**SELECTED EXCERPT**
═══

# new to this site



## lkg (Nov 16, 2008)

hi guys

I am new to this site so i will just go about telling you a brief history of my story......  myself and hubby have been trying for a baby for almost a year no such luck....was told many months ago that i was suffering from premature menopause but since that diagnosis my hormone levels have gone back to normal {thankfully} and am now functioning normally (well my hormones are anyhow) i am having very irregular periods so have no idea if i am actually ovulating or when i might be.  I am on a waiting list for a fertility clinic a very long list may i add as i am sure you must know.  think my app will be sometime next july/august.  was wondering if any of you have any advice on what else i could be trying while waiting!!!!!!! have started a bit of accupuncture but thats about it.  have had lots of problems with smears and some treatment could there be a link?  have had many a good nite reading your stories have laughed and cried along with them  

hope to hear from some of you soon...

lots of love c xxxxx


----------



## Georgeous (Nov 25, 2008)

hello, I'm new to this site too and I have to say slightly confused with all the abreviations?   I'm sure I'll pick them up soon enough.
I have been trying for six months only to find that my cycles are all over the shop, averaging about 40 days and I'm now testing for ovulation everyday and I have had a negetive every day! My doctor has said we will try the clomid route in the new year but I thought I'd see if there was something to try before then, and having searched on the internet for alternatives - soy isoflavones came up. I have bought some but not sure whether I have got the right sort.  I need some help with this so will look into it further.
That's about all I can offer at the moment, good luck and hope you get the best christmas present ever. It's all I'm wishing for! 
Georgeous B


----------

═══

**WHAT THE TASK REQUIRES**
Rewrite the forum thread from "I have been" to "I'm wishing for!", substituting "vitamin supplements" for "soy isoflavones". The records that come next are separate material, not part of the forum thread.

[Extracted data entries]

═══

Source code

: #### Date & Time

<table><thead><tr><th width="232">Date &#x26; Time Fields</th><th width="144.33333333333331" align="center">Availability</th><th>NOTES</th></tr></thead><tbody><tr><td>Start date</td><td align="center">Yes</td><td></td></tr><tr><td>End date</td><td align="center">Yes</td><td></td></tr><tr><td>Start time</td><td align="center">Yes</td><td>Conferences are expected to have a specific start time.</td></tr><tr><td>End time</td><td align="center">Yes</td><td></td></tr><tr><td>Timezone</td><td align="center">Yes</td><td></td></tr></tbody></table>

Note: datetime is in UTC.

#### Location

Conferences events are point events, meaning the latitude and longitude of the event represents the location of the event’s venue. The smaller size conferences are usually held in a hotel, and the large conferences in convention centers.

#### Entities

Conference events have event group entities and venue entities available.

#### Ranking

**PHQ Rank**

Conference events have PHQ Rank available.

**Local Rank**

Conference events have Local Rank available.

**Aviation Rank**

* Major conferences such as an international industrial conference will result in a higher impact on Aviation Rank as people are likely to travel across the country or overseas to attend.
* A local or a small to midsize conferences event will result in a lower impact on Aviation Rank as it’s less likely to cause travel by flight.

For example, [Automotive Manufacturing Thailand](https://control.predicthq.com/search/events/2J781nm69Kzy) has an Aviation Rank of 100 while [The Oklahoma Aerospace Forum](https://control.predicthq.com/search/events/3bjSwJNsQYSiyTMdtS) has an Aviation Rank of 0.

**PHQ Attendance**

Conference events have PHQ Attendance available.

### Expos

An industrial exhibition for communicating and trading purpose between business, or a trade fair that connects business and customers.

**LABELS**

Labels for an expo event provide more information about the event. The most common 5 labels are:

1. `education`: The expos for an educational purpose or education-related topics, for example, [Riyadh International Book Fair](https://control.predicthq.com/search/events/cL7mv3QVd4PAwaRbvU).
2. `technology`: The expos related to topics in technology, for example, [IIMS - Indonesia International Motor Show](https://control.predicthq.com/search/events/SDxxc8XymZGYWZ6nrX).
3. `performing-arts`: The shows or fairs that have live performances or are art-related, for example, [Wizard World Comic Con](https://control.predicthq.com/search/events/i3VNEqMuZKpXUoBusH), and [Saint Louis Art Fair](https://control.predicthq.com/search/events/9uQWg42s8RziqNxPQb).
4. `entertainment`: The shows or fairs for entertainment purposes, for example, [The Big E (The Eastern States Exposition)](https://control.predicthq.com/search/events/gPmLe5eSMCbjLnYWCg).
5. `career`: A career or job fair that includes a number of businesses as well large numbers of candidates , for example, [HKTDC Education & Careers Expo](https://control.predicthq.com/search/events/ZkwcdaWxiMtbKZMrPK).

═══

**ANSWER FOR THE TASK**
I have been trying for six months only to find that my cycles are all over the shop, averaging about 40 days and I'm now testing for ovulation everyday and I have had a negetive every day! My doctor has said we will try the clomid route in the new year but I thought I'd see if there was something to try before then, and having searched on the internet for alternatives - vitamin supplements came up. I have bought some but not sure whether I have got the right sort.  I need some help with this so will look into it further.
That's about all I can offer at the moment, good luck and hope you get the best christmas present ever. It's all I'm wishing for!